Back v. Back
125 N.W. 1009 (Iowa 1910)

Facts:

  • William Back got a divorce and then married his ex-wife’s daughter from a previous marriage (plaintiff here).
    • Thus, there was no blood relation.
  • When Back died, an issue arose for inheritance purposes as to whether the marriage was incestuous and void.
  • Under the provisions of Code, § 4936, the definition of “incest” includes marriage between a man and his wife’s daughter, and prohibits such marriage.

History:
The trial court ruled that the marriage to plaintiff was void in its inception and continued to be void after the death of plaintiff’s mother and until the death of decedent, and that, therefore, plaintiff is not the widow of decedent.

Issue:
Whether a marriage between a man and his ex-wife’s daughter from a prior marriage is incestuous and void.

Holding:
No.

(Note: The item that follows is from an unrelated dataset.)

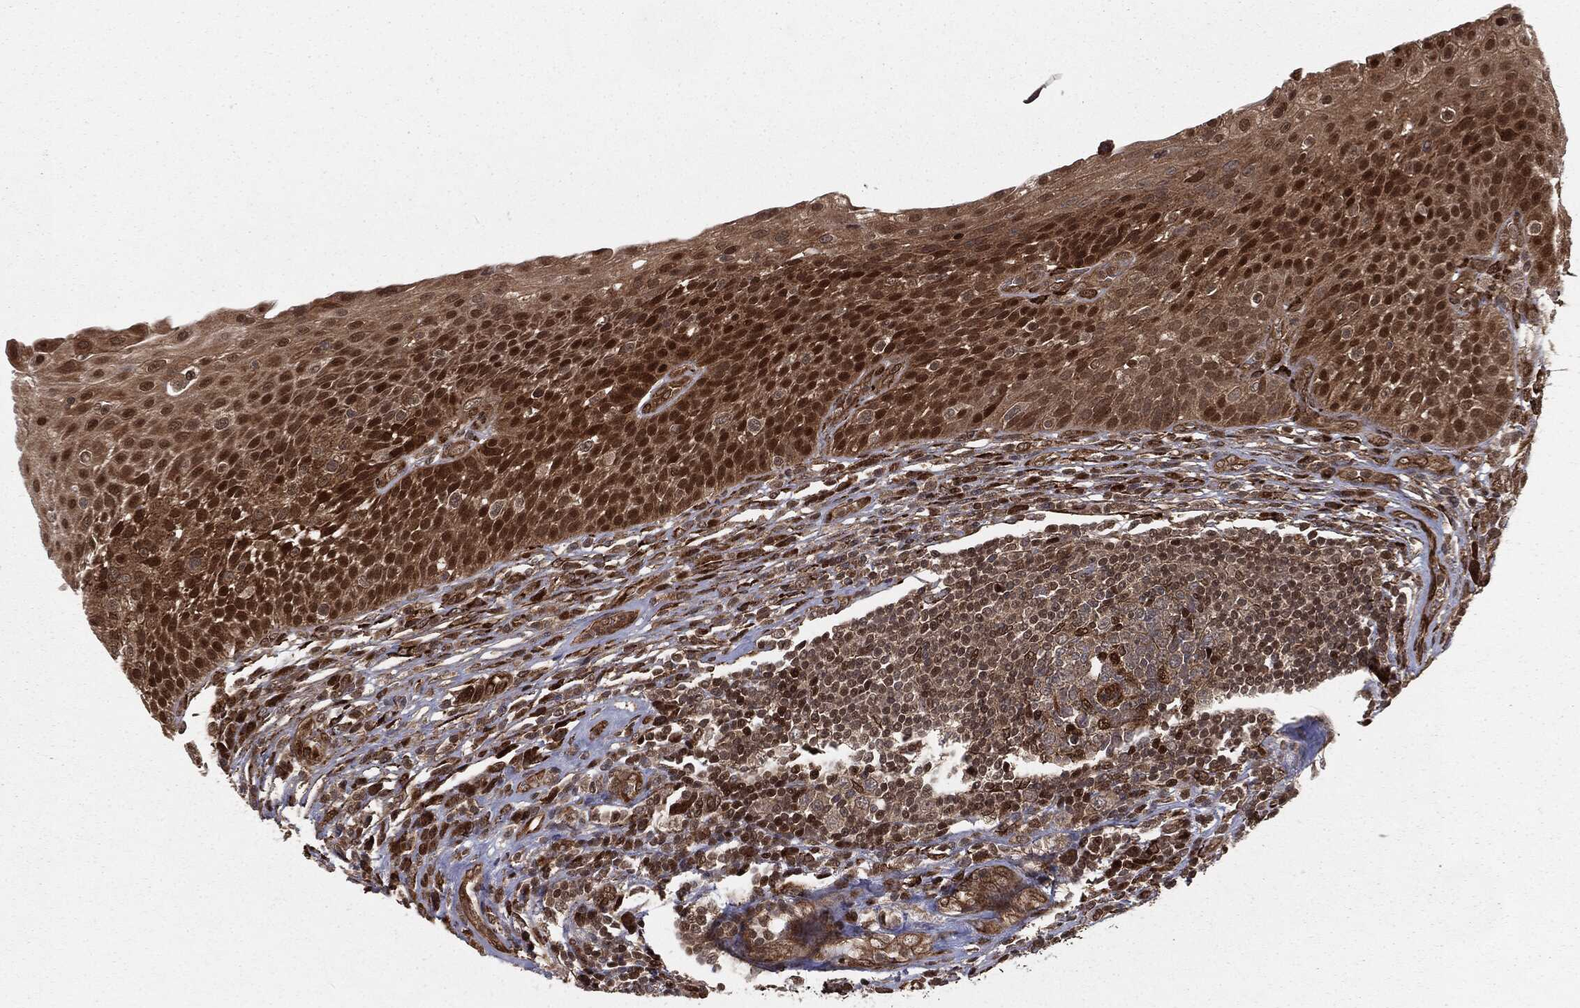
{"staining": {"intensity": "strong", "quantity": "25%-75%", "location": "cytoplasmic/membranous,nuclear"}, "tissue": "urothelial cancer", "cell_type": "Tumor cells", "image_type": "cancer", "snomed": [{"axis": "morphology", "description": "Urothelial carcinoma, High grade"}, {"axis": "topography", "description": "Urinary bladder"}], "caption": "This is a micrograph of IHC staining of high-grade urothelial carcinoma, which shows strong expression in the cytoplasmic/membranous and nuclear of tumor cells.", "gene": "RANBP9", "patient": {"sex": "female", "age": 70}}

Case reversed.

Reasoning:

  • “We reach the conclusion, therefore, that the relationship of affinity between the decedent and plaintiff which existed during the continuance of the marriage relation between decedent and plaintiff’s mother terminated when the latter procured a divorce from decedent, and after that time plaintiff was not the daughter of decedent’s wife, and the marriage between them was valid.”
    • Note: Affinity = relations established by law, such as step families.
  • The relationship here was purely legal, thus the divorce solved any potential issues.
  • Prof: Consanguinity (blood) cannot be destroyed, while affinity (legal) can.

Rule: Relationship by affinity terminates with the termination of the marriage which gave rise to the relationship either by death or divorce, i.e., a man may validly marry the daughter of his ex-wife if the first marriage is legally terminated prior to the second marriage.